Paris par la fenêtre de Chagall - 1913. C'est l'une des œuvres phare de cette époque. La Tour Eiffel est déjà devenue un symbole de Paris.

Depuis l'Exposition Universelle de 1889, Paris n'en finit pas d'attirer par son prestige de Ville-Lumière et plus encore par le tintamarre de ses avant-gardes successives, par la présence d'artistes dont la renommée dépasse les frontières. Beaucoup d'entre eux  se retrouvent dans le quartier de Montparnasse, lieu de rassemblement de toute une bohème intellectuelle. Elle fait société dans les nombreux cafés du quartier. Parmi tous les établissements qu'ils fréquentaient, subsistent aujourd'hui Le Dôme, La Rotonde et La Closerie des Lilas.

 

Café de La Rotonde par Marie Vassilieff, 1921. Il pourrait s'agir d'un autoportrait représentant l'artiste avec son enfant sur les genoux. Elle a peint des panneaux décoratifs à l'intérieur de La Coupole en 1927.

 

La bohème artiste y rencontre des peintres déjà établis, comme Pablo Picasso, en mesure de leur apporter une aide matérielle — car beaucoup vivent dans une misère noire. Ils y rencontrent aussi des critiques d'art, des poètes : Guillaume Apollinaire est l'un et l'autre. C'est le moment de rappeler qu'il était né sujet polonais de l'empire russe, même s'il avait vu le jour à Rome. Son livre sur les peintres cubistes a fait connaître cette avant-garde. De plus, Apollinaire avait des relations avec les galeristes qui exposaient  l'art moderne.
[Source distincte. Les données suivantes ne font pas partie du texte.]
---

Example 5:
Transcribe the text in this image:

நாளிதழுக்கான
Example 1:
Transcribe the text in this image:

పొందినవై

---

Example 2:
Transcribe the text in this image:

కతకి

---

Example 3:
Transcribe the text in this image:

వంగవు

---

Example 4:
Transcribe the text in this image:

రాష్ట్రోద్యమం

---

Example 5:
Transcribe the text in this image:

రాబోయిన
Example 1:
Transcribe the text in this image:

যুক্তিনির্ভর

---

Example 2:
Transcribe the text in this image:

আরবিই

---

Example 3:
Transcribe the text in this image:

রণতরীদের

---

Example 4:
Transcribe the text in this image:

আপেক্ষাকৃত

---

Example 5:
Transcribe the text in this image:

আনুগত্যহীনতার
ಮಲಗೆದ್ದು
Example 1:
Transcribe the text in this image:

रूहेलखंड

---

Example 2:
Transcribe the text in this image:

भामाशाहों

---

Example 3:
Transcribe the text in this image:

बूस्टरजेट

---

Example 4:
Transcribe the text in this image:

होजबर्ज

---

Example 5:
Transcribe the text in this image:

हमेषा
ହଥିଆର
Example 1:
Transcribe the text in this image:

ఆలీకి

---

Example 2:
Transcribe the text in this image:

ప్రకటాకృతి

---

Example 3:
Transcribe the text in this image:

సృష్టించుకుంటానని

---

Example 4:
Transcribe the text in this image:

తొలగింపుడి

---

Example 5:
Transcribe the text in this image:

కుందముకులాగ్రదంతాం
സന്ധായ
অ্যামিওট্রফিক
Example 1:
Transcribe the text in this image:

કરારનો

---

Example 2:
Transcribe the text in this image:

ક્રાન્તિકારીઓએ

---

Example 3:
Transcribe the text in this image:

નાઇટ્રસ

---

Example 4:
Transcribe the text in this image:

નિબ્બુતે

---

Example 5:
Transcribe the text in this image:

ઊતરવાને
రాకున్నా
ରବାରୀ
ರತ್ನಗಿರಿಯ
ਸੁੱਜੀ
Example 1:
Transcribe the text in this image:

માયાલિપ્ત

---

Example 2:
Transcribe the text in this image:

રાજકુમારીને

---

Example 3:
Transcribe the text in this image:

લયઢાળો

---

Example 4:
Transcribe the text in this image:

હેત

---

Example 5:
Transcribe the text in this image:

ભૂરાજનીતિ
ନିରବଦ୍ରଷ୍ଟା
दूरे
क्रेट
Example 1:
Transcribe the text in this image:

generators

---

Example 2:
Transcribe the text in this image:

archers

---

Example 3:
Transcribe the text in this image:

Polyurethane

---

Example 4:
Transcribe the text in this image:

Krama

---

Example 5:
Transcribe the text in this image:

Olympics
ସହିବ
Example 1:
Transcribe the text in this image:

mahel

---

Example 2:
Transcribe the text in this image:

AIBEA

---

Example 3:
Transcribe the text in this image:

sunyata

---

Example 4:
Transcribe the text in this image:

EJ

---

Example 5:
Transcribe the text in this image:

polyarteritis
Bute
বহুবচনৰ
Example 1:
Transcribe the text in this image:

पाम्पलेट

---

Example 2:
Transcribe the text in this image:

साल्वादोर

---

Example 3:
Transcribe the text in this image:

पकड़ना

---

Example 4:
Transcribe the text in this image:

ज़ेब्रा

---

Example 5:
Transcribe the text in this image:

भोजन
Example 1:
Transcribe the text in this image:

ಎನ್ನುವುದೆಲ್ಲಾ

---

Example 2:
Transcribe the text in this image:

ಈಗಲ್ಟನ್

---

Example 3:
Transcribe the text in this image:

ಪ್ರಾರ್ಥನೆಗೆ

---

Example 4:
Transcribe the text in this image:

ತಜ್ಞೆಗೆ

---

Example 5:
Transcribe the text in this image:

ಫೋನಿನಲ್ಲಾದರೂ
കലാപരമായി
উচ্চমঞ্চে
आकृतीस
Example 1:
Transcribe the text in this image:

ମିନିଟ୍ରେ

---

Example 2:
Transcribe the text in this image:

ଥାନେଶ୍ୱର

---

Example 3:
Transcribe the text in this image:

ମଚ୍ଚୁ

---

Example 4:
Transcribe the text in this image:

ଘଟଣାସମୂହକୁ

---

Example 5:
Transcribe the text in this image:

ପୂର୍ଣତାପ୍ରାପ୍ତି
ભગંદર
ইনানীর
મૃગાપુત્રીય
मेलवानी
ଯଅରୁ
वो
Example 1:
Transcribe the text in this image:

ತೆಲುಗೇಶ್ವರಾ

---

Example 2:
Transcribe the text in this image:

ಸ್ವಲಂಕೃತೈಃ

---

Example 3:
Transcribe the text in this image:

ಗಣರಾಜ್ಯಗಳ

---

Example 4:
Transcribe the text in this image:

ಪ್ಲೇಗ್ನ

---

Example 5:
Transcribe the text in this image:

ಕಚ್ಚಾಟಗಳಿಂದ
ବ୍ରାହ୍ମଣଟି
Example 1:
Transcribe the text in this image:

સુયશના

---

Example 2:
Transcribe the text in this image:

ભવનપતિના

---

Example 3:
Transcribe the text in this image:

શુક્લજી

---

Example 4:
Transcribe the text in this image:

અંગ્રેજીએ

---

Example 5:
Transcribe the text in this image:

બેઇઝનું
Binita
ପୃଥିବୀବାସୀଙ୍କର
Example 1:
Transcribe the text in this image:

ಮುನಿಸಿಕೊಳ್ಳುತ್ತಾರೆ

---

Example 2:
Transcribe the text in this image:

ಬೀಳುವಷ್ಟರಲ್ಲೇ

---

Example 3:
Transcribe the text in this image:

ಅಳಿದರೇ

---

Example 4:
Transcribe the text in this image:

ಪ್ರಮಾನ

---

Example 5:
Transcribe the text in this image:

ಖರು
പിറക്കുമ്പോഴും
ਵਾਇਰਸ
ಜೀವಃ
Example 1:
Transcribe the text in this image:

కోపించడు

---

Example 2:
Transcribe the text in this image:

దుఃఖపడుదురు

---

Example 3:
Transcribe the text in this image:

Mais  encore faut-il assurer le quotidien, apprendre et travailler. Maria Vassilieff  ouvre une cantine pour ses émigrés russes affamés. La Ruche, passage de Dantzig dans le 15° arrondissement, près de la gare Montparnasse, est une sorte de phalanstère où échouent tous les artistes sans le sou, venus de l'Empire russe, qui y louent de petits ateliers : ainsi d'Archipenko, Baranoff-Rossiné, Brancusi, Chagall, Epstein, Chana Orloff, Soutine. Beaucoup ne parlent bien que le yiddish et un russe approximatif. 

 

Les nouveaux venus rejoignent l'École des Beaux-Arts et d'autres académies où enseignent des maîtres réputés. Nils von Dardel et plusieurs autres Suédois arrivent dans les années 1910-1912 pour suivre les cours de Matisse. Aux Beaux Arts : Kikoïne, Krémègne, Mané-Katz et Soutine, par exemple, suivent les cours de Fernand Cormon. Gwodecki co-dirige une Académie polonaise des Beaux-Arts . Marie Vassilieff fonde une Académie russe de peinture et de sculpture au 21 de la rue du Maine. En 1903 l'Académie Julian attire Bela Czobel et Louis Marcoussis qui viennent juste d'arriver en France. Alicja Halicka s'inscrit aux cours de Sérusier et Maurice Denis à l'Académie Ranson. Et parfois leurs modèles deviennent célèbres à force d'être peints, telle Jeanne Hébuterne, ou Kiki de Montparnasse.

 

Kiki de Montparnasse à la robe rouge, Moïse Kisling, 1933.

 

Les galeristes, incontournables 

On connaît Paul Guillaume (1891-1934) — le chapeau et la cigarette ! — parce que sa collection personnelle est devenue celle du Musée de l'Orangerie, à côté du Louvre et qu'elle comprend 5 Modigliani et 22 Soutine pour ne citer que les représentants les plus connus de l'École de Paris. 

 

Paul Guillaume peint par Modigliani en 1915

Paul Guillaume peint par Eberl en 1930

 

Dans la galerie de Paul Guillaume, le Dr Barnes acheta son premier Soutine : Le Petit Pâtissier — une version différente de celle du musée de l'Orangerie. Demandant à voir d'autres œuvres du même artiste, on le conduisit chez Zborovski. Du moins, c'est ce que dit la légende.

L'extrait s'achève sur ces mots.